Breathtakingly prescient words as we look around us at
a society where the chasm between the super-rich and poor is wider and
deeper than ever. According to a Department of Housing and Urban Development press release,
"On a single night last January, 633,782 people were homeless in the
United States." The Institute for Policy Studies' online weekly "Too
Much" notes that single-room-occupancy shelter rates run about $558 per
month and quotes analyst Paul Buchheit, who says that at that rate, "Any
one of America's ten richest collected enough in 2012 income to pay an
entire year's rent for all of America's homeless."
But why rent when you can buy? "Too Much" also reports
that the widow of recently deceased financier Martin Zweig "amid a
Manhattan luxury boom" has placed their apartment at the top of the posh
Pierre Hotel on the market for $125 million: "A sale at that price
would set a new New York record for a luxury personal residence, more
than $30 million over the current real estate high marks."
Meanwhile, a new briefing paperfrom
the advocacy group National Employment Law Project (NELP) finds there
are 27 million unemployed or underemployed workers in the U.S. labor
force, including "not only the unemployed counted by official jobs
reports, but also the eight million part-time workers who would rather
be working full-time and the 6.8 million discouraged workers who want to
work but who have stopped looking altogether." Five years after the
financial meltdown, "the average duration of unemployment remains at
least twice that of any other recession since the 1950s."
And if you think austerity's a good idea, NELP
estimates that, "Taken together, the 'sequester' and other
budget-cutting policies will likely slow GDP this year by 2.1 percentage
points, costing the U.S. economy over 2.4 million jobs."

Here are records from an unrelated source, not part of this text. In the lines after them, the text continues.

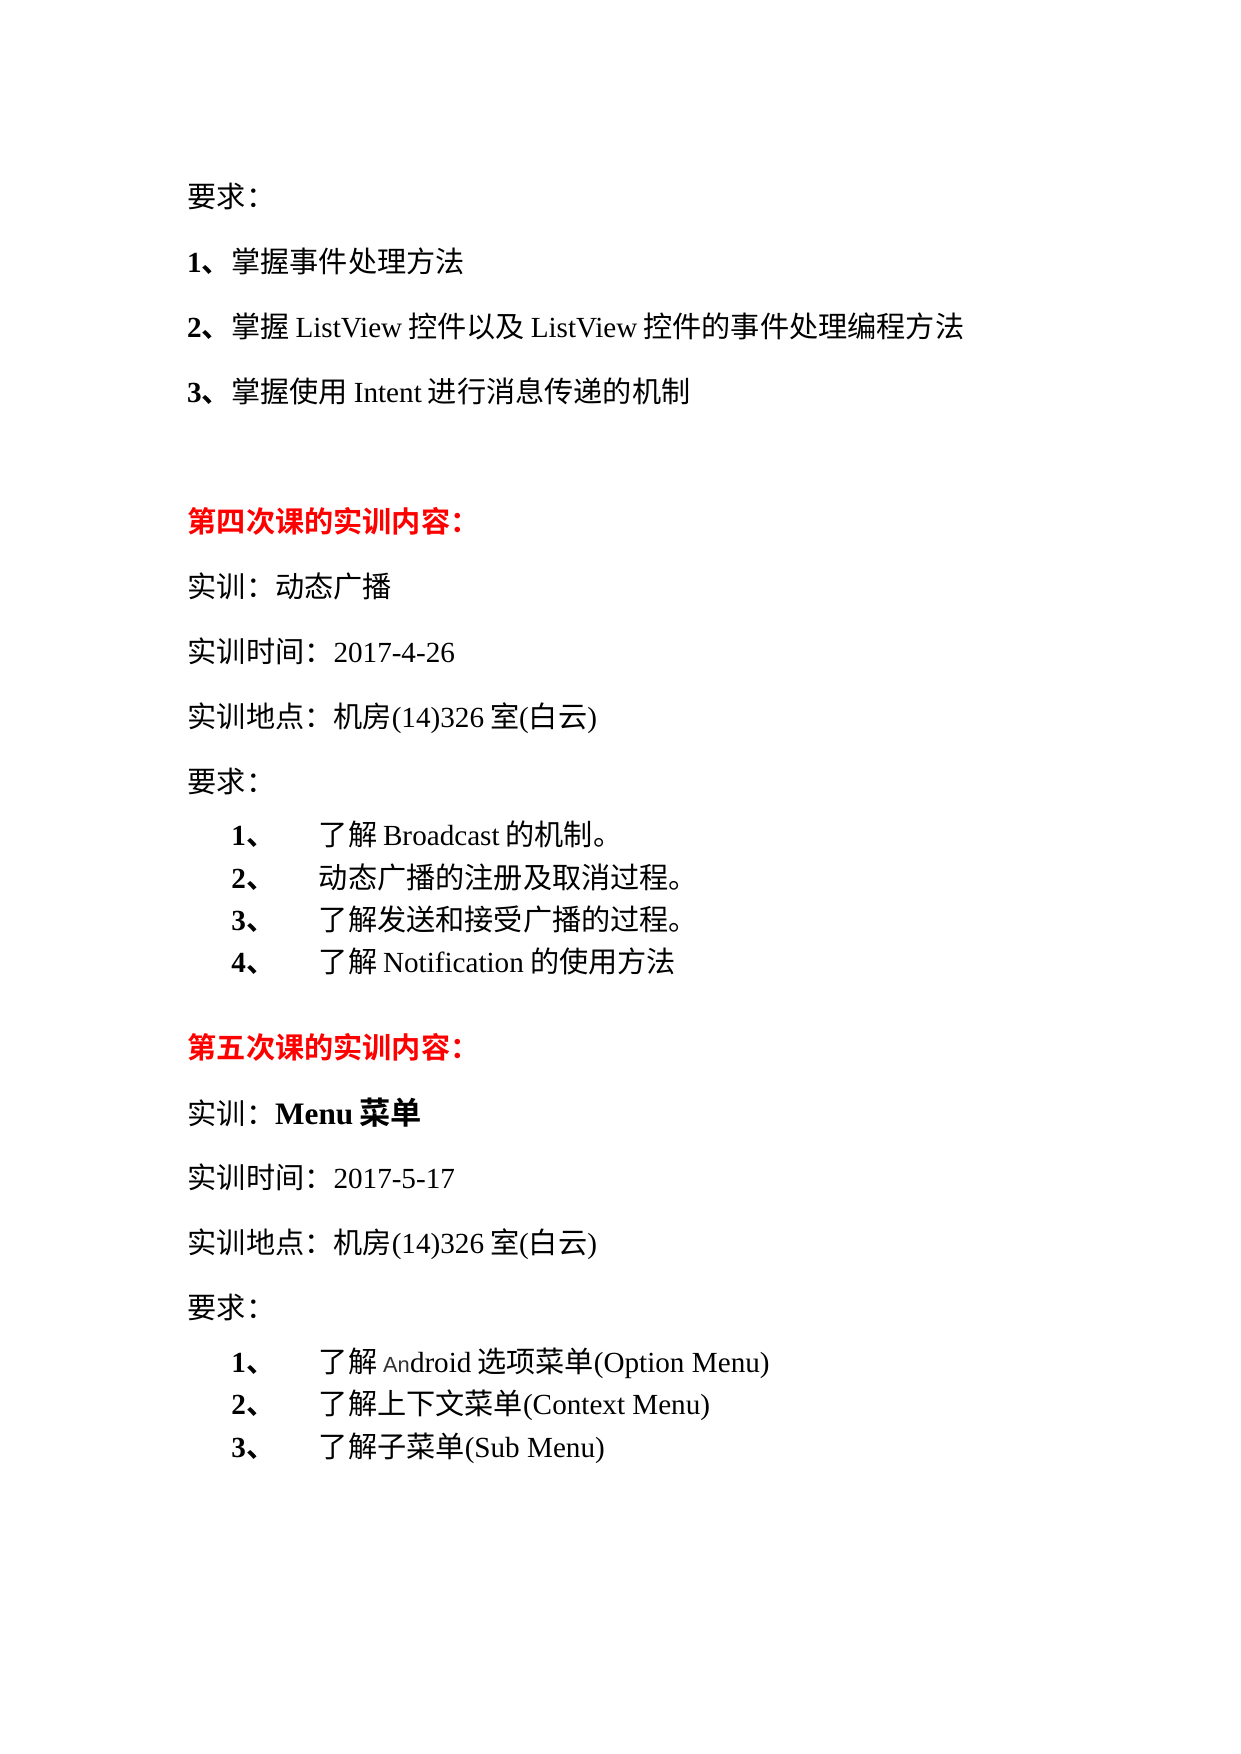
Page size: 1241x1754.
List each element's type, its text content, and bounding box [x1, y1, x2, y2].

list 掌握使用Intent进行消息传递的机制 [187, 357, 1056, 422]
list 了解发送和接受广播的过程。 [231, 897, 1053, 939]
list 了解子菜单(Sub Menu) [231, 1423, 1053, 1466]
text 实训：动态广播 [187, 552, 1053, 617]
list 掌握事件处理方法 [187, 227, 1056, 292]
text 要求： [187, 747, 1053, 812]
text 实训地点：机房(14)326室(白云) [187, 1209, 1053, 1274]
text 要求： [187, 162, 1053, 227]
text 第四次课的实训内容： [187, 487, 1053, 552]
text 第五次课的实训内容： [187, 1014, 1053, 1079]
text 实训地点：机房(14)326室(白云) [187, 682, 1053, 747]
text 要求： [187, 1274, 1053, 1339]
list 了解Android选项菜单(Option Menu) [231, 1339, 1053, 1381]
text 实训时间：2017-5-17 [187, 1144, 1053, 1209]
text 实训时间：2017-4-26 [187, 617, 1053, 682]
list 动态广播的注册及取消过程。 [231, 854, 1053, 897]
list 了解Notification的使用方法 [231, 939, 1053, 981]
text 实训：Menu菜单 [187, 1079, 1053, 1144]
list 了解Broadcast的机制。 [231, 812, 1053, 854]
list 了解上下文菜单(Context Menu) [231, 1381, 1053, 1423]
list 掌握ListView控件以及ListView控件的事件处理编程方法 [187, 292, 1056, 357]
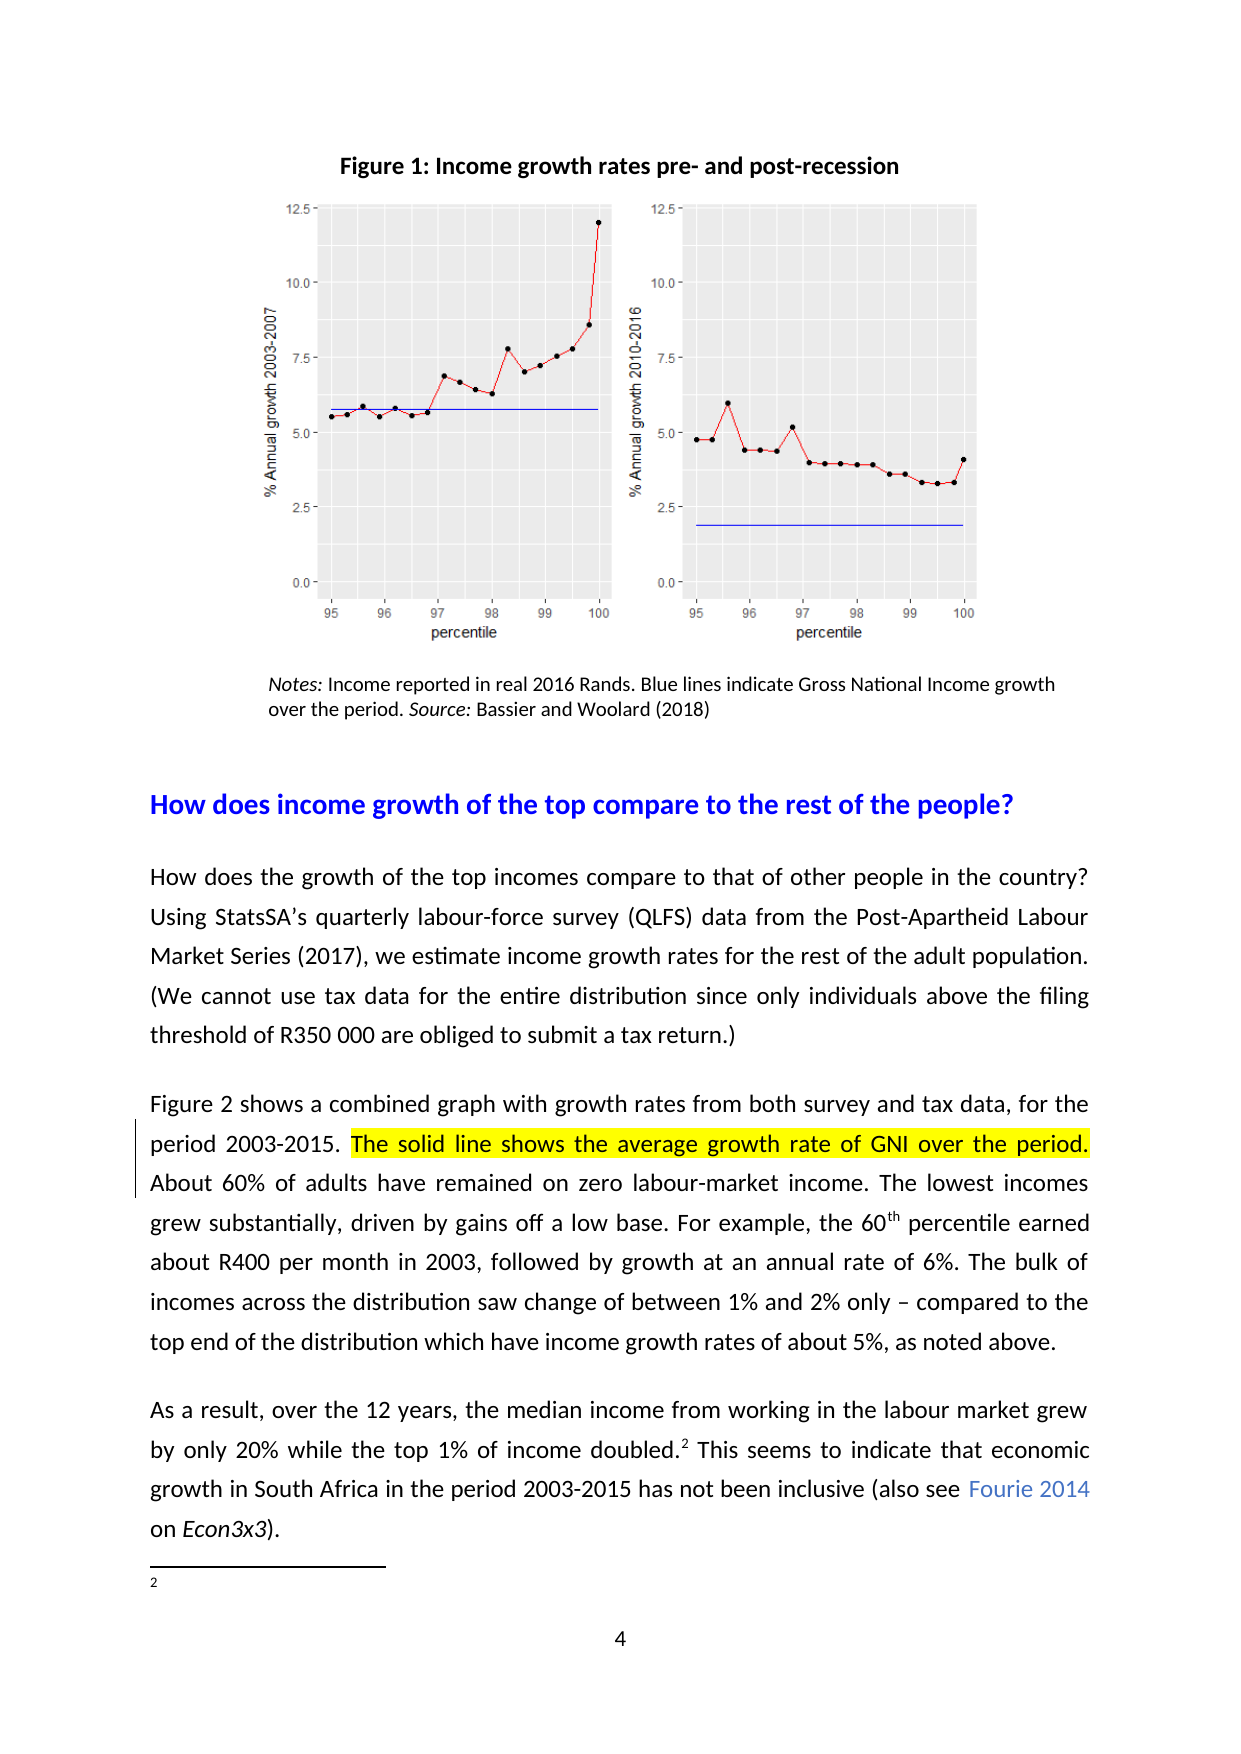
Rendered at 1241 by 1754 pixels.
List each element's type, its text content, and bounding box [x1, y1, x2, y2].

picture [255, 197, 985, 648]
text How does income growth of the top compare to the rest of the people? [150, 786, 1090, 821]
text Figure 1: Income growth rates pre- and post-recession [150, 150, 1090, 181]
text Figure 2 shows a combined graph with growth rates from both survey and tax data, for the period 2003-2015. The solid line shows the average growth rate of GNI over the period.About 60% of adults have remained on zero labour-market income. The lowest incomes grew substantially, driven by gains off a low base. For example, the 60th percentile earned about R400 per month in 2003, followed by growth at an annual rate of 6%. The bulk of incomes across the distribution saw change of between 1% and 2% only – compared to the top end of the distribution which have income growth rates of about 5%, as noted above. [150, 1088, 1090, 1356]
text How does the growth of the top incomes compare to that of other people in the country? Using StatsSA’s quarterly labour-force survey (QLFS) data from the Post-Apartheid Labour Market Series (2017), we estimate income growth rates for the rest of the adult population. (We cannot use tax data for the entire distribution since only individuals above the filing threshold of R350 000 are obliged to submit a tax return.) [150, 861, 1090, 1050]
text As a result, over the 12 years, the median income from working in the labour market grew by only 20% while the top 1% of income doubled. This seems to indicate that economic growth in South Africa in the period 2003-2015 has not been inclusive (also see Fourie 2014 on Econ3x3). [150, 1394, 1090, 1544]
text Notes: Income reported in real 2016 Rands. Blue lines indicate Gross National Income growth over the period. Source: Bassier and Woolard (2018) [268, 671, 1090, 722]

Walmart's one of those companies laying people off, but according to the website Business Insider,
the mega-chain's CEO Michael Duke gets paid 1,034 times more than his
average worker. Matter of fact, "In the past 30 years, compensation for
chief executives in America has increased 127 times faster than the
average worker's salary."
Two Americas indeed.
1 comment:
It's sad, but Walmart is truly able to undercut nearly any other competitor on nearly any type of product or group of products sold regularly to the average consumer today. Simply based on Walmart's ability to make or break many new and/or even well established product sales based businesses, they (the Walmart corp) have leverage allowing them to purchase wholesale bulk at a price less then the independently owned small business that once made America the greatest country in the world. American citizen's have been all to willing to sacrifice customer service to save a buck or two each time the go grocery shopping. With Walmart willing to go as far as bribing and violating international trade agreements this world's future may hold a total global domination by Walmart with every retail outlet a division or subsidiary of Walmart. They may very well take over business such as home and auto finance and even banking in the future.